With Halloween just around the corner, communities nationwide are preparing for the time-old tradition of lighting bonfires to celebrate the occasion. While traditionally wood and straw were used for bonfires there is increasing evidence that people are using Halloween bonfires as an opportunity to dispose of waste illegally.
Gary Brady, Environmental Awareness Officer with Longford County Council said, “As we approach Halloween time, we see everything from tyres and lawnmowers to sofas and gas bottles heaped upon our open spaces, ready for the big night. But before we get together with our children and neighbours to celebrate the tradition, we’re asking you to spare a thought for your health and your children’s health, as well as your local environment where you live and work.”
Mr Brady added that “Providing household waste material for burning in a Halloween bonfire is committing a criminal offence. It is also harmful to the environment as the burning of such waste material contributes to over 50% of all harmful dioxin emissions in Ireland”.
Mr Brady stated that “Nobody likes to be a party pooper or engage in scaremongering, but the fact remains that tyres, in particular, which are commonly used as fuel in bonfires, are one of the most polluting materials when burned. The application of chemicals in the manufacturing process makes tyres a very dangerous product once the heat is applied; they contain many chemicals which produce toxic fumes during combustion, and these are emitted into the air we breathe. They contaminate the land around the fire and the back-gardens over which the smoke passes. We must be very concerned about emissions from bonfires, as they are a major source of pollution.”
Longford Community Garda Sgt Darren Conlon added “I would like to remind people that fireworks are illegal because they are dangerous. Please – parents and children, think of the consequences of your actions. Traders, please be aware of what you are selling and for what reason, given the time of year we are in. Even egging cars can be hugely dangerous – awareness is key.”
He continued, “I also want to especially acknowledge the huge pressure on emergency services and frontline local authority employees who are faced with the fallout from bonfires, accidents and incidents at this time of year. So, this Halloween, stay safe and healthy and avoid bonfires and fireworks if at all possible.”

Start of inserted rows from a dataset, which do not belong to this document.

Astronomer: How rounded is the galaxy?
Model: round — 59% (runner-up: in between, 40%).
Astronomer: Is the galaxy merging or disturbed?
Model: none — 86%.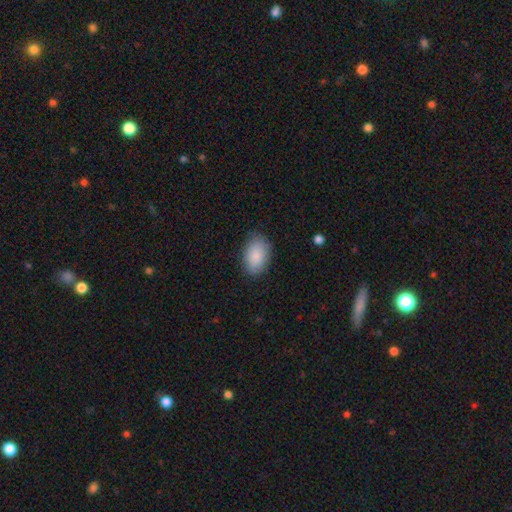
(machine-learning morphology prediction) smooth 88%, star or artifact 6%, featured or disk 6%. Down the decision tree: how rounded — in between (90%); merging — none (82%).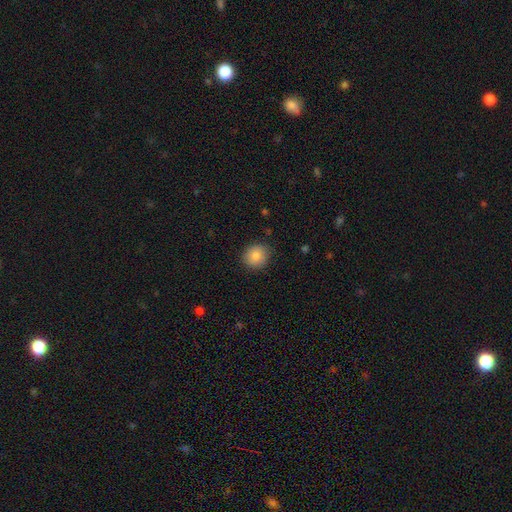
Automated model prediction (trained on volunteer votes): A smooth galaxy with no disk features (85%) that is round (80%). Merging: none (86%).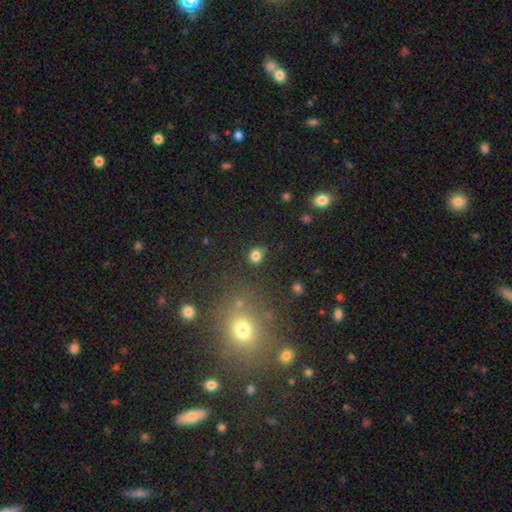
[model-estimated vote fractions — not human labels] smooth-or-featured: smooth: 81% | star or artifact: 13% | featured or disk: 6%
  how-rounded: round: 67% | in between: 32% | cigar-shaped: 1%
  merging: none: 77% | minor disturbance: 15% | major disturbance: 5% | merger: 4%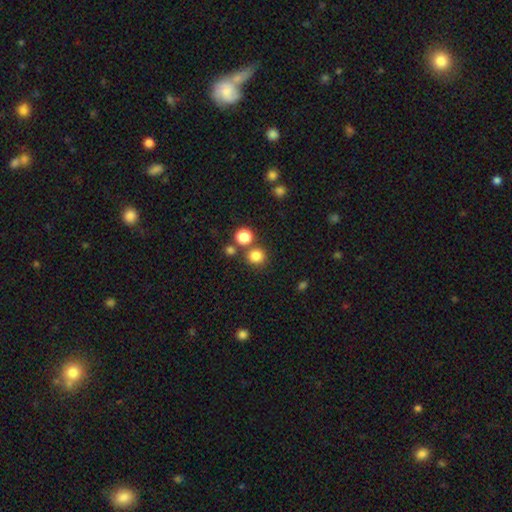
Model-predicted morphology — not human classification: Smooth or featured?
  - smooth: 81% *
  - star or artifact: 14%
  - featured or disk: 6%
How rounded?
  - round: 86% *
  - in between: 13%
  - cigar-shaped: 1%
Merging?
  - none: 72% *
  - merger: 16%
  - minor disturbance: 8%
  - major disturbance: 4%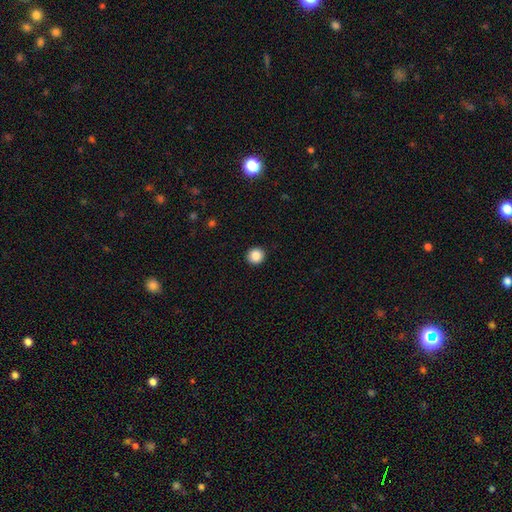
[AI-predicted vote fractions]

There are many alternative events being coordinated in communities right around the county and details of these will be shared on Longford County Council’s website and social media platforms over the coming days. A list is currently available on the Halloween Events Guide which is available to view and download under the Events Section on Longford.ie.
Free information fact sheets about burning waste are available from Longford County Council Environment Section by calling 043-3343462 or emailing email@example.com.
Longford County Council and An Garda Síochána wishes everyone a safe and enjoyable Halloween season and would like to thank everyone for their cooperation.